→ **Task to complete**
Answer these questions using the article below.
(a) According to the article, how did the Germans react when Trump's former ambassador to Germany left?
(b) What did the former congressman once sue?
(c) What does the article say will be needed to disinfect Washington DC?

Trump Makes Up Best Jobs For Best Idiots Devin Nunes And Ric Grenell
Trying to keep them as far away from the White House as he can?
The All-Star lineup that is Donald Trump’s second presidential administration continues to take shape. And by All-Star lineup, we mean this chucklefuck collection of baked potatoes so odious, so repellent, so loathsome, that we will need all the bleach in the known universe to disinfect Washington DC after they eventually abscond with every dollar from the nation’s treasury that hasn’t been screwed into the floor.
Over the weekend, Sweet Potato Suharto added to this harem of monstrosities his ambassador to Germany from his first administration, who was such an asshole that the Germans openly cheered when he left. Then Trump followed up by adding a doofus former congressman who once sued a pretend cow for being mean to him. Like we said, all-stars.

Records from a collection:
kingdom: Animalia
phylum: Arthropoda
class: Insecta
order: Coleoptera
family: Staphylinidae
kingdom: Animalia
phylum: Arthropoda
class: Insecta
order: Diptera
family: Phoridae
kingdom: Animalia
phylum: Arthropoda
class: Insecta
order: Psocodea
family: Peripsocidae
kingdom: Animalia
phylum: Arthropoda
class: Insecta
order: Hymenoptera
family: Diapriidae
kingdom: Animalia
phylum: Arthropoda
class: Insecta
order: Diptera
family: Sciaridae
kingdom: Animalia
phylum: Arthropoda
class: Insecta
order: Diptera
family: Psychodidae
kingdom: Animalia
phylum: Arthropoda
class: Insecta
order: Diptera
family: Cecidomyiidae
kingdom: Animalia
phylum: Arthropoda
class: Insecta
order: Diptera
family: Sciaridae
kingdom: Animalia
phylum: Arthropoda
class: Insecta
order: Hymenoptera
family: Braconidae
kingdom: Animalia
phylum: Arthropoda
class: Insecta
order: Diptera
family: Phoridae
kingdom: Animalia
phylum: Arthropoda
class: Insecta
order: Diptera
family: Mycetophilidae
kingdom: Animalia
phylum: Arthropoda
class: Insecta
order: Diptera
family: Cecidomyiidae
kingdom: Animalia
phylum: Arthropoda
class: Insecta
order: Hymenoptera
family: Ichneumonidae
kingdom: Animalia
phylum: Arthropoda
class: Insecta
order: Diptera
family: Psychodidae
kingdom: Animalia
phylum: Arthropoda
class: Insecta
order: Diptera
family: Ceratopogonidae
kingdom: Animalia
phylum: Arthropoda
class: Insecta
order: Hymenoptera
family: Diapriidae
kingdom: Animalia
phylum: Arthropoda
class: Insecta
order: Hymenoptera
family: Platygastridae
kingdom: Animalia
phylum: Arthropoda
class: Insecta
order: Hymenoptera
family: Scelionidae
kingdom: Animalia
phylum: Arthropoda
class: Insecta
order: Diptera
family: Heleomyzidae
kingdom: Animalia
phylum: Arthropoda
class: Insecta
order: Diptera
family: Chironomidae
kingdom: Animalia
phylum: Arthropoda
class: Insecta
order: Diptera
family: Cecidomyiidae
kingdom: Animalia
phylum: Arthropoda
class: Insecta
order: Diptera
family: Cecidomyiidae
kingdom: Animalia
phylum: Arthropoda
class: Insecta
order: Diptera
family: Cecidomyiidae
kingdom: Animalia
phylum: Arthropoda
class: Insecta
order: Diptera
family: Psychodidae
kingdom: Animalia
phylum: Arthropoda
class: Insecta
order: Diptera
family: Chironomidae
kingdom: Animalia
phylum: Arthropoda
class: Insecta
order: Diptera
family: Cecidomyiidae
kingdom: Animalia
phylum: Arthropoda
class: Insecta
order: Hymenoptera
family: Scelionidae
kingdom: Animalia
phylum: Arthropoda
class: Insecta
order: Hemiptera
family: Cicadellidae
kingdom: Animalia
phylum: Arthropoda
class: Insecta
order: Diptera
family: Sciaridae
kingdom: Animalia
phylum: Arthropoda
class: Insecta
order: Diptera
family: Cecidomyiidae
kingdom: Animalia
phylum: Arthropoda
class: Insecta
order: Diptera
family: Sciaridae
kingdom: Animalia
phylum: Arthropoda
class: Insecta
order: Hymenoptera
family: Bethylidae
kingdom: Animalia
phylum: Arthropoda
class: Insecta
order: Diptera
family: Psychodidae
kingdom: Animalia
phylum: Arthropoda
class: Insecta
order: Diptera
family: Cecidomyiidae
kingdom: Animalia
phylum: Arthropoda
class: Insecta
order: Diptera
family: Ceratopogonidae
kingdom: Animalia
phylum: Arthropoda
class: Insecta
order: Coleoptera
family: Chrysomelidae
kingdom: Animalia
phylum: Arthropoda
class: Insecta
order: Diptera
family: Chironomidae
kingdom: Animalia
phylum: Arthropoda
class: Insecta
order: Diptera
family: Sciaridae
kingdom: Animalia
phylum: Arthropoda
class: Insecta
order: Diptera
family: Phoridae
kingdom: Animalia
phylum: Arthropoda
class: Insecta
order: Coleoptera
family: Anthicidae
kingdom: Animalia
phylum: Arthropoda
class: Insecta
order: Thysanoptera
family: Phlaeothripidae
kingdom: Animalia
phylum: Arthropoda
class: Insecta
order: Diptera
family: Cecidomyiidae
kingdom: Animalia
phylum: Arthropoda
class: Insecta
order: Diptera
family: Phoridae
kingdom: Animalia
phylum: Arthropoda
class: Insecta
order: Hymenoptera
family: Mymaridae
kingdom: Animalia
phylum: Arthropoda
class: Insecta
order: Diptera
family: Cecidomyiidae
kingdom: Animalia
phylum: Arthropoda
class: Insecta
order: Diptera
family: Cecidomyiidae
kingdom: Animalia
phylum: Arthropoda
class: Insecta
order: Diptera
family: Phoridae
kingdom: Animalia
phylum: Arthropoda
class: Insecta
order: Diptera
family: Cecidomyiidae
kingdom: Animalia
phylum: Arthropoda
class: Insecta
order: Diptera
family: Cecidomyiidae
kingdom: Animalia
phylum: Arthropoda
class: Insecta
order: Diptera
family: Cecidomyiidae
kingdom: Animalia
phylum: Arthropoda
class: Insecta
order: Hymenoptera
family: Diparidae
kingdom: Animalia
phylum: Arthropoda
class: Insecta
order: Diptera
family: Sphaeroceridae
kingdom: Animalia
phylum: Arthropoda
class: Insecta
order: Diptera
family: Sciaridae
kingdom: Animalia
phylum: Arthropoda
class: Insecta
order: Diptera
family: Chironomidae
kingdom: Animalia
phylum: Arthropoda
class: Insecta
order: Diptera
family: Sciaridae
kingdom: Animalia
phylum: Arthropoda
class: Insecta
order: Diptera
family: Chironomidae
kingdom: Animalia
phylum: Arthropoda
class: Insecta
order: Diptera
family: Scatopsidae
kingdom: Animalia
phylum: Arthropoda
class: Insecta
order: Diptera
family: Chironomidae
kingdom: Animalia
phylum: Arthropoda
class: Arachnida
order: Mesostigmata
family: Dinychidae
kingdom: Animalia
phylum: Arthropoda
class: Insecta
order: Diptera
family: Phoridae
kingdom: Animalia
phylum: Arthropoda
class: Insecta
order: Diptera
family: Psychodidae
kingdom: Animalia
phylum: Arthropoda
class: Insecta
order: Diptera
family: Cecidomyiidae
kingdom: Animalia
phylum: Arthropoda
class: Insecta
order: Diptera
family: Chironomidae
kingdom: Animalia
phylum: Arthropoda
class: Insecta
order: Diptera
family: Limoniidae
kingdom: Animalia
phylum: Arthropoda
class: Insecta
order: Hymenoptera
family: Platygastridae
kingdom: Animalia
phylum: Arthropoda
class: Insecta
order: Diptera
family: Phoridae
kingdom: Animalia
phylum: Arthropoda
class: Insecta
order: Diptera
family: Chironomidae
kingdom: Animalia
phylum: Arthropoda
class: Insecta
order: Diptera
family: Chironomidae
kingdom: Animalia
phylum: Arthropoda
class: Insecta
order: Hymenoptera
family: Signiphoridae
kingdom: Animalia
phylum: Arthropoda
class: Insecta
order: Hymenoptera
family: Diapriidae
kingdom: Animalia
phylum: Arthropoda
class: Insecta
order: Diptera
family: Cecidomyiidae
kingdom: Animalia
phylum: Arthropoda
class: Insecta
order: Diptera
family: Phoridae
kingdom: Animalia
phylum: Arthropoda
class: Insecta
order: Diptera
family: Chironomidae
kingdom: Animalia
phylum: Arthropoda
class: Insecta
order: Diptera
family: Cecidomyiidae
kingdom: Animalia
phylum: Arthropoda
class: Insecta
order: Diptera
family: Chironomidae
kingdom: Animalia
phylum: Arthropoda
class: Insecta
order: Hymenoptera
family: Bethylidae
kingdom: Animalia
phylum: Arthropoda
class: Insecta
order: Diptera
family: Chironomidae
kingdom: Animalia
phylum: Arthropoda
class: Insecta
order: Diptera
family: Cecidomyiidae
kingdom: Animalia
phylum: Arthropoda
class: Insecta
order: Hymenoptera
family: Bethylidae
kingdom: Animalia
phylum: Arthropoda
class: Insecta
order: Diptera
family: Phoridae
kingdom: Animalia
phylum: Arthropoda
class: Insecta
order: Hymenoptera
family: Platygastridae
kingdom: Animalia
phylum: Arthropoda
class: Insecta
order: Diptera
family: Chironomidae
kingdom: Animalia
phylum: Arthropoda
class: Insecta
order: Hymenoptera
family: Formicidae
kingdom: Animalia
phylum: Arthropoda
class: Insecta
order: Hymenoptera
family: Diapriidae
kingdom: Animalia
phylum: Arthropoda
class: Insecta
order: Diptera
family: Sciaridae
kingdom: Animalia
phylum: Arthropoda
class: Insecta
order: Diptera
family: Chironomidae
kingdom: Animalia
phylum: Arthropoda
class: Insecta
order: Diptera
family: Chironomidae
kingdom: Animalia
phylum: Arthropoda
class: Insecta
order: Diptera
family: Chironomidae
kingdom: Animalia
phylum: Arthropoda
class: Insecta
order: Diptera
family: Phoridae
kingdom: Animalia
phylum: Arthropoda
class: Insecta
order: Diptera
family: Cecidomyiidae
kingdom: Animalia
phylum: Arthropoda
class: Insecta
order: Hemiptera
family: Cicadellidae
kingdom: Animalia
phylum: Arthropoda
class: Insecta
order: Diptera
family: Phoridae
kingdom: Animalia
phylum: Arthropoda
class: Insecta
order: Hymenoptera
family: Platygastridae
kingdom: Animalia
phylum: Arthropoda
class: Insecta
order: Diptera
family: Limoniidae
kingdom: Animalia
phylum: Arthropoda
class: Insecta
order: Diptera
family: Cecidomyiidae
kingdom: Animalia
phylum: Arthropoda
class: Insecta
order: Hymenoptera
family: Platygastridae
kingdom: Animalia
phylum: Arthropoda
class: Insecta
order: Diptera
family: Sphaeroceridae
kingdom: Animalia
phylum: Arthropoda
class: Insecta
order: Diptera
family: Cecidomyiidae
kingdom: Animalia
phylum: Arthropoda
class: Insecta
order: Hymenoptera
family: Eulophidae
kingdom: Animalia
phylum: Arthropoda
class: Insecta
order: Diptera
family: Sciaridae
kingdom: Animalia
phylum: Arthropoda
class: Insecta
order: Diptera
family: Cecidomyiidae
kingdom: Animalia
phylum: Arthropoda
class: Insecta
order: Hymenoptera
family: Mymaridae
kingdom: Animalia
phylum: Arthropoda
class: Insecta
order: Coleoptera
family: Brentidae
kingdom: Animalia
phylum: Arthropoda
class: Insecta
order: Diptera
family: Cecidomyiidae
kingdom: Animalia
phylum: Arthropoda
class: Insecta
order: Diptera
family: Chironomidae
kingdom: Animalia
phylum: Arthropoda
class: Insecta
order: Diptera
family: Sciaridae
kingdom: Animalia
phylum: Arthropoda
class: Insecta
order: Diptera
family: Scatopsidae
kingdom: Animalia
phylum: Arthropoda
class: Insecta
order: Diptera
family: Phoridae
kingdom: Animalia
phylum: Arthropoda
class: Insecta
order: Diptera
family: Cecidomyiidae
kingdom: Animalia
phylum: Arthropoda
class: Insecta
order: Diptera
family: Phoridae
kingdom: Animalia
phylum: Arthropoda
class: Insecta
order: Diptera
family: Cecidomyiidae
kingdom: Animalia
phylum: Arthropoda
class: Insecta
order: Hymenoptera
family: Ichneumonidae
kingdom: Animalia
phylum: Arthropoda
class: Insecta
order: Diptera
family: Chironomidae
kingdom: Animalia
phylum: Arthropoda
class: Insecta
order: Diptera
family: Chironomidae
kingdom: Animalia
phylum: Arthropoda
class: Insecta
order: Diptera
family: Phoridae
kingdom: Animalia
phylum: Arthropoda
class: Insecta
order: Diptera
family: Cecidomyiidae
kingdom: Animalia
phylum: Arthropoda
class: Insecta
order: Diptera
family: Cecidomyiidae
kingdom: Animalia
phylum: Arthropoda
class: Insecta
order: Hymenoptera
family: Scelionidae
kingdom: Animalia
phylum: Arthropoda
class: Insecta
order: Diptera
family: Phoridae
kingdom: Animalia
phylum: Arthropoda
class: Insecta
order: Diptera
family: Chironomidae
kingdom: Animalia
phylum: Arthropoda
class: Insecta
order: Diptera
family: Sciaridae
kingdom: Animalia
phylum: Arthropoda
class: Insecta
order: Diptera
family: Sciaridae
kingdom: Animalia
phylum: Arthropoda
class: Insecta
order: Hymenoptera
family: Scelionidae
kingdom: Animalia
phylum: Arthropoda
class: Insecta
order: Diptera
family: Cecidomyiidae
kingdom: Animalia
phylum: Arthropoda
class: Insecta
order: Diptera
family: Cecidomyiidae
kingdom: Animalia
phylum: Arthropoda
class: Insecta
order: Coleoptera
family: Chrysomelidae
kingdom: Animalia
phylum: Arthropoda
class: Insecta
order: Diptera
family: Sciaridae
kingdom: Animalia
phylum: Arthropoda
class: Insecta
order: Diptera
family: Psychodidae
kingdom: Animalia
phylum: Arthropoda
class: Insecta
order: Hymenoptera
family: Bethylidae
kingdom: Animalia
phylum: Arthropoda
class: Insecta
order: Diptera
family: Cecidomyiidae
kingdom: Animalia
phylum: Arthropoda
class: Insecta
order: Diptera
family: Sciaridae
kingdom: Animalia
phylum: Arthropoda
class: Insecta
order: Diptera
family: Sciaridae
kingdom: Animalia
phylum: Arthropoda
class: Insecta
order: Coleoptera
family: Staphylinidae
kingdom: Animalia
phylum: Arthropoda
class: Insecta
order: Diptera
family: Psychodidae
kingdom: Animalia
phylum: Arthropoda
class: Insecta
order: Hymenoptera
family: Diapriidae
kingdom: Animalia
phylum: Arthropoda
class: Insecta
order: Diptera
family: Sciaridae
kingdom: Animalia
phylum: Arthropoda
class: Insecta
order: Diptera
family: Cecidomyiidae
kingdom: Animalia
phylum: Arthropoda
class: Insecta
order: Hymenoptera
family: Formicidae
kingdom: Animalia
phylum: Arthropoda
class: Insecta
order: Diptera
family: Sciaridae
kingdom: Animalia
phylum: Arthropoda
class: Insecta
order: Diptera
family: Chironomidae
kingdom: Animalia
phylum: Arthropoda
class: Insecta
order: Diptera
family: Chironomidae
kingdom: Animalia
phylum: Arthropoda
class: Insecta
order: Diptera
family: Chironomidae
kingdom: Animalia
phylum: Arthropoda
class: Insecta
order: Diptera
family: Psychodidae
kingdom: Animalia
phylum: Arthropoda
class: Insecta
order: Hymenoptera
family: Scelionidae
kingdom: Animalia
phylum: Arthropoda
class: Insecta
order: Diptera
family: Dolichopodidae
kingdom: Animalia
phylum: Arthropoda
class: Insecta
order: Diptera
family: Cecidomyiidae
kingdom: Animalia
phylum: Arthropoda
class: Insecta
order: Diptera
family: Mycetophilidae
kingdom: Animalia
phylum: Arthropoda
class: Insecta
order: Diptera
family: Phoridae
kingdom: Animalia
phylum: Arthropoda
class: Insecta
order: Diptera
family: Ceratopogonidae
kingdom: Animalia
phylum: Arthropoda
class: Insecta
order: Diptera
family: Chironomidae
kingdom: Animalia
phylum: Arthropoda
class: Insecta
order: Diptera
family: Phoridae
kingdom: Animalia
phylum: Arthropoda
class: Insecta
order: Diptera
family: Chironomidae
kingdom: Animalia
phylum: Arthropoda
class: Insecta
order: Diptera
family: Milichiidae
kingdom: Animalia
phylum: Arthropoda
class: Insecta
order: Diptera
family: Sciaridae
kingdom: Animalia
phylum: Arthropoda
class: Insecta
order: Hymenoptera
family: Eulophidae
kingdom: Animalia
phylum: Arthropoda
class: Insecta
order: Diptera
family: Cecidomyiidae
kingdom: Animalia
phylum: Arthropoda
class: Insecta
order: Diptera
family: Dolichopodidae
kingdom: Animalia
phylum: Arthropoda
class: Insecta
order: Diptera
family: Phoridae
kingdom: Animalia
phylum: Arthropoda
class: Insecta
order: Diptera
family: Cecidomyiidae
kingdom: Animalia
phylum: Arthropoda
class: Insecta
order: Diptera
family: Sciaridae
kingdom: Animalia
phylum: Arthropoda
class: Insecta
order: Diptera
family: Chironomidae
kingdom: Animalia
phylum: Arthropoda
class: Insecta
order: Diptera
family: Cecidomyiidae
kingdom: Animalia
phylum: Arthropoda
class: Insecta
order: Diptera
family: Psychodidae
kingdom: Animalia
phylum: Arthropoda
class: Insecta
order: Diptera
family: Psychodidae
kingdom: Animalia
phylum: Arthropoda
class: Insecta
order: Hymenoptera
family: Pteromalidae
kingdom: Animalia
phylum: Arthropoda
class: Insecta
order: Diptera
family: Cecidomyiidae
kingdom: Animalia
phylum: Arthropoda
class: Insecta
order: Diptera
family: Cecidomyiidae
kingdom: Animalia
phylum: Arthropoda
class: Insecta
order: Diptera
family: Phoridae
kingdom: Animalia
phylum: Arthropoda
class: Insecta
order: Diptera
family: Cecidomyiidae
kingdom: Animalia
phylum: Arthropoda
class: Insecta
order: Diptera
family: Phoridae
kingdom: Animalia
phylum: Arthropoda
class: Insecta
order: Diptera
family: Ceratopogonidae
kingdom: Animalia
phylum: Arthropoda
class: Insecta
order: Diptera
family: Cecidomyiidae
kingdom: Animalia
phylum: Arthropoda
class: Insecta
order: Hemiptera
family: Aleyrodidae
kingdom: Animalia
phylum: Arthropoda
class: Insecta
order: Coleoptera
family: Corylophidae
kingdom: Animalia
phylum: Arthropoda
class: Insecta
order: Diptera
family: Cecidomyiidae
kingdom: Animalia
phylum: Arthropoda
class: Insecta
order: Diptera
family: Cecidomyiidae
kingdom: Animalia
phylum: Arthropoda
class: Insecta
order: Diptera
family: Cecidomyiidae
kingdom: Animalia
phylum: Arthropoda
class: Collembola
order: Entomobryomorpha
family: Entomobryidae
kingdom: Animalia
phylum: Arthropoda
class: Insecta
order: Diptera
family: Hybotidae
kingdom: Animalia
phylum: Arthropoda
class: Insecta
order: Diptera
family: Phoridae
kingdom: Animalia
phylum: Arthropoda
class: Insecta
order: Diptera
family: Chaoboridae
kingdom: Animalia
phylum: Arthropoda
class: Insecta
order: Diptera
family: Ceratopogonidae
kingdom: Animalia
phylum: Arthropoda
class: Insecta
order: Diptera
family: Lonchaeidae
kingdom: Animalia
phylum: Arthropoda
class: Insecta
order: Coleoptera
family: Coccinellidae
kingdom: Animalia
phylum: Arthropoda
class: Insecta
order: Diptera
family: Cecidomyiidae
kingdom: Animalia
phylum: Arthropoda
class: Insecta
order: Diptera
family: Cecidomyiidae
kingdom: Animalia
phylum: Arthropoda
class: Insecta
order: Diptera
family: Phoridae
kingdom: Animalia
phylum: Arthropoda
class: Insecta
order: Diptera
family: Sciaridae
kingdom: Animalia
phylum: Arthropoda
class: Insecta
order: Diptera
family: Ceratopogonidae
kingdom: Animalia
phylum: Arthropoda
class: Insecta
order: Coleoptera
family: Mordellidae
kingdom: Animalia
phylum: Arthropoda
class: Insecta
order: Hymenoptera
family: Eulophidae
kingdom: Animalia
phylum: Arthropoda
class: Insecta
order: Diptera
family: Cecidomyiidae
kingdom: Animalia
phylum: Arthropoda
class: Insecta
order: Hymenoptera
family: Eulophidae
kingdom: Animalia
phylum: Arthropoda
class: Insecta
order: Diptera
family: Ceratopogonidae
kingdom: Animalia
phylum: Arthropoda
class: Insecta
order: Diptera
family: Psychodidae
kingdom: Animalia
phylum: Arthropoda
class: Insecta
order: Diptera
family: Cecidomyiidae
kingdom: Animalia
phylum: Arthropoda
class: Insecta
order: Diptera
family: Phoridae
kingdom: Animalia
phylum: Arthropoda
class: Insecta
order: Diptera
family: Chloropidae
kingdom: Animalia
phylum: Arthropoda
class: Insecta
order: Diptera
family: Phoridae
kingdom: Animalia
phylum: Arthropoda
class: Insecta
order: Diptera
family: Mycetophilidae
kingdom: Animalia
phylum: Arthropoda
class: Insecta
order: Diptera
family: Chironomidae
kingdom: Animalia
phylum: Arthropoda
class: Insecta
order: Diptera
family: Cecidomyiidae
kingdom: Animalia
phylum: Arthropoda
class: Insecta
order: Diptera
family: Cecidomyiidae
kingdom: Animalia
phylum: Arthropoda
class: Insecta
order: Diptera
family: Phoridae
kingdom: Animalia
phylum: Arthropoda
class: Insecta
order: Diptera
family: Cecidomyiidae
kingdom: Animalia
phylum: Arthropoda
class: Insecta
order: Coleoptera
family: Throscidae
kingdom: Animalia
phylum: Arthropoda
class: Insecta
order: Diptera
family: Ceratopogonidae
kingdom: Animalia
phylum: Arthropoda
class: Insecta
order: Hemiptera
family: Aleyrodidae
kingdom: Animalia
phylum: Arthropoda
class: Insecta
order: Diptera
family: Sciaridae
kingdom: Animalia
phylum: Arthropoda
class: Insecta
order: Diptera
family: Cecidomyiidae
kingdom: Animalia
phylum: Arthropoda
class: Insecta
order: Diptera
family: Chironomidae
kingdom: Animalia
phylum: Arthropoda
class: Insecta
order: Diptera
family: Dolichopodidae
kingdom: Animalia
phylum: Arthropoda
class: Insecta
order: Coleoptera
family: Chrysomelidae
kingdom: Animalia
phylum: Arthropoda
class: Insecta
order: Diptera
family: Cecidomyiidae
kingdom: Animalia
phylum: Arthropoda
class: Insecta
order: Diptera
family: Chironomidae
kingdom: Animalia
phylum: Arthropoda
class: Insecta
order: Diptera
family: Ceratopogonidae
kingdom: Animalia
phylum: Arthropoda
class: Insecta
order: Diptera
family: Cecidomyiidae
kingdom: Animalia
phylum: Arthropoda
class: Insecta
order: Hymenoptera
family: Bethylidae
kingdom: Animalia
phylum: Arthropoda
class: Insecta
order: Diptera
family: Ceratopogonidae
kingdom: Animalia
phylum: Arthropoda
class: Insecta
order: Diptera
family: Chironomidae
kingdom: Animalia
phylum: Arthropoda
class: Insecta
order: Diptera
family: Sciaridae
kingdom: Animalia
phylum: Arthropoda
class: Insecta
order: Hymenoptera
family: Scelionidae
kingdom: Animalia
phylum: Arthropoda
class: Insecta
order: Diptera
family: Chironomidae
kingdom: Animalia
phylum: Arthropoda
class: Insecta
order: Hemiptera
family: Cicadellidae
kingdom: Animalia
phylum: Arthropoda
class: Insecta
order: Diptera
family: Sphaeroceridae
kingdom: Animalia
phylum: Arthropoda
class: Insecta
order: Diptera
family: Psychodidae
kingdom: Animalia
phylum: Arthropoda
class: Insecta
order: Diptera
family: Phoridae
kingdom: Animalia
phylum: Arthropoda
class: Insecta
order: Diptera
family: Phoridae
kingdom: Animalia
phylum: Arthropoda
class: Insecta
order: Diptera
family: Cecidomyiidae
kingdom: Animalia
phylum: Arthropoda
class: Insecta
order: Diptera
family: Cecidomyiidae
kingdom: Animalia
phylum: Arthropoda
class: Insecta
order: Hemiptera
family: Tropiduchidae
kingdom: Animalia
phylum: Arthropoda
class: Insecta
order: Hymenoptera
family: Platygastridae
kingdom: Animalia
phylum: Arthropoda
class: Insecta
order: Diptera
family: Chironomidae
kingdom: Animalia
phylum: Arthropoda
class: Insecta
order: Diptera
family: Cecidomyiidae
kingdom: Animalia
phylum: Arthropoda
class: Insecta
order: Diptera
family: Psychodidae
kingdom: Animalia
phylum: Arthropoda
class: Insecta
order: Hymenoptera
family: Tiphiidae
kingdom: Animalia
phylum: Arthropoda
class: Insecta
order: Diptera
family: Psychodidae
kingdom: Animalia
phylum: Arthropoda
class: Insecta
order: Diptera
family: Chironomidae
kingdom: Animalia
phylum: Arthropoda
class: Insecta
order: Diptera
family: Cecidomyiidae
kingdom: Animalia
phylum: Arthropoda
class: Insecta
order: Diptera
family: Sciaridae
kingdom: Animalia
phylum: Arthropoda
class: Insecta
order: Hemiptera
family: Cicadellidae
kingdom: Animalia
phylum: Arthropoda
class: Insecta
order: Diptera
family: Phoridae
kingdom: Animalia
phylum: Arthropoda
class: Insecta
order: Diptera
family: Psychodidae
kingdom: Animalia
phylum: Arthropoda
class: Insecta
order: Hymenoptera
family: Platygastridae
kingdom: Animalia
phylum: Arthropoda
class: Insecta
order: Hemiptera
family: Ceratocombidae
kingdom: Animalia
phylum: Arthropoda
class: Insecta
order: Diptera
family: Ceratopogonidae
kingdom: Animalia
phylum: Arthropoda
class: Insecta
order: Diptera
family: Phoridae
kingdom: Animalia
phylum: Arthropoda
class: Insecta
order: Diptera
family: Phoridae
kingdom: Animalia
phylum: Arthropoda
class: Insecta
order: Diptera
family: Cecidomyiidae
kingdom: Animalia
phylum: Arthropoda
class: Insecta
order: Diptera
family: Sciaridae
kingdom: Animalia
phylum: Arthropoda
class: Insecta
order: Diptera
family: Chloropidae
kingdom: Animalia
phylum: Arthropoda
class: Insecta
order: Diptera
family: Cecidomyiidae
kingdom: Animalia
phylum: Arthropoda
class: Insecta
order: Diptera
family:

→ **Written solution**
(a) They openly cheered.
(b) A pretend cow, for being mean to him.
(c) All the bleach in the known universe.